Report the lines of the material that carry the string "knee".

- [AVAILABLE DATA]:
• • • • •

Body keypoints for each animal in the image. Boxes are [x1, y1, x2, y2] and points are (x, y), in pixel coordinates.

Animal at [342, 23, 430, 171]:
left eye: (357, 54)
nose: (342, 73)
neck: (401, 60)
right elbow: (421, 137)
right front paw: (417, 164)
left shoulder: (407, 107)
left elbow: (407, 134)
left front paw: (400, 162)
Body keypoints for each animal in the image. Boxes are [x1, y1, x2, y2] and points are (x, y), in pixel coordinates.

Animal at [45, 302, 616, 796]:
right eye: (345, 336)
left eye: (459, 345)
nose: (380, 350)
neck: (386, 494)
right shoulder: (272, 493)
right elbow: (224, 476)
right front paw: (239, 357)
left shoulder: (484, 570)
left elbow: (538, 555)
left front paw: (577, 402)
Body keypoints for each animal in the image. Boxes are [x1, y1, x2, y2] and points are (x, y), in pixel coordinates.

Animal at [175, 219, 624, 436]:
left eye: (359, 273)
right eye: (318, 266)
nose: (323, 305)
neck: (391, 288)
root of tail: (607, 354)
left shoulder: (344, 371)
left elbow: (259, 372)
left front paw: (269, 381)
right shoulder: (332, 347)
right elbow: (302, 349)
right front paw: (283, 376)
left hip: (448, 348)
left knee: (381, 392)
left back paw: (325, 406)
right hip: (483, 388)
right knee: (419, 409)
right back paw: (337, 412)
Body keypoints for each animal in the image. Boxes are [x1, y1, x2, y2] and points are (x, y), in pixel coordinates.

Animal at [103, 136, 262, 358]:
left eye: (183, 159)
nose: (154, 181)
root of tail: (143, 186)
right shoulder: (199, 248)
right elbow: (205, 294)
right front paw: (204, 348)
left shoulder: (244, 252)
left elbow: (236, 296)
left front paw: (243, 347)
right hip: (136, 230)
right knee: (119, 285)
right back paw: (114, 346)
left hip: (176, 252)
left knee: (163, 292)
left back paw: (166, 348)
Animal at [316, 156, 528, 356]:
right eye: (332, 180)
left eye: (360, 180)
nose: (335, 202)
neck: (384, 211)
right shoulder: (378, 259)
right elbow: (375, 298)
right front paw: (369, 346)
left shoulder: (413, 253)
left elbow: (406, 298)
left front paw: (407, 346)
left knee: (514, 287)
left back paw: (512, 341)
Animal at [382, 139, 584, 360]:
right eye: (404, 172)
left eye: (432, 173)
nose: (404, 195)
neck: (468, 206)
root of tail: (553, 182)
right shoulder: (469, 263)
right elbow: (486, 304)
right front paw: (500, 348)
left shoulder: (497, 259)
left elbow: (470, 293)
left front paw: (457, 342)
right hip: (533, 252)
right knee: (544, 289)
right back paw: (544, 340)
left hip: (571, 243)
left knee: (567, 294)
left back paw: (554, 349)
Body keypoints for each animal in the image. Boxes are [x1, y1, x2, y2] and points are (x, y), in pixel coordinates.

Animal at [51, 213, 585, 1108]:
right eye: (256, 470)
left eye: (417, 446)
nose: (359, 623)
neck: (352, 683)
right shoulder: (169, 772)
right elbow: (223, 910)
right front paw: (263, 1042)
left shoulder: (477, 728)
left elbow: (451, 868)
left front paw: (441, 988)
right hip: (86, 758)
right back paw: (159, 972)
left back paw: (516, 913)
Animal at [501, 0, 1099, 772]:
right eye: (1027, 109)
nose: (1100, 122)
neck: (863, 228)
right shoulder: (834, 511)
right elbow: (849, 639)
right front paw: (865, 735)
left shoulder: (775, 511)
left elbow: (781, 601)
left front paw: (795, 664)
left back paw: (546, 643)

• • • • •

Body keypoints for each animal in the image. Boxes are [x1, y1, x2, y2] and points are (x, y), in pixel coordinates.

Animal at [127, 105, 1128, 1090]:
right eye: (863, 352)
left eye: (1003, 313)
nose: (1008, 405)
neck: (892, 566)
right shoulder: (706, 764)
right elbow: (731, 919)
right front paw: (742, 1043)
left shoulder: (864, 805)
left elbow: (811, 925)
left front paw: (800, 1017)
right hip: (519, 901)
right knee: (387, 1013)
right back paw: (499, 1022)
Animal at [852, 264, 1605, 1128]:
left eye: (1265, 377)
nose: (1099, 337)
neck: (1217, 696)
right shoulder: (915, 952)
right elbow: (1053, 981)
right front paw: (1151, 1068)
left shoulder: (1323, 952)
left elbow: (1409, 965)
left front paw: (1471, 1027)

• • • • •

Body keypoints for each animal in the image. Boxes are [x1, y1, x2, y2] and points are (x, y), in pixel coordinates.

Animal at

• • • • •

- [ANSWER BOX]:
left knee: (381, 392)
right knee: (419, 409)
right knee: (119, 285)
left knee: (163, 292)
left knee: (514, 287)
right knee: (544, 289)
left knee: (567, 294)
right knee: (387, 1013)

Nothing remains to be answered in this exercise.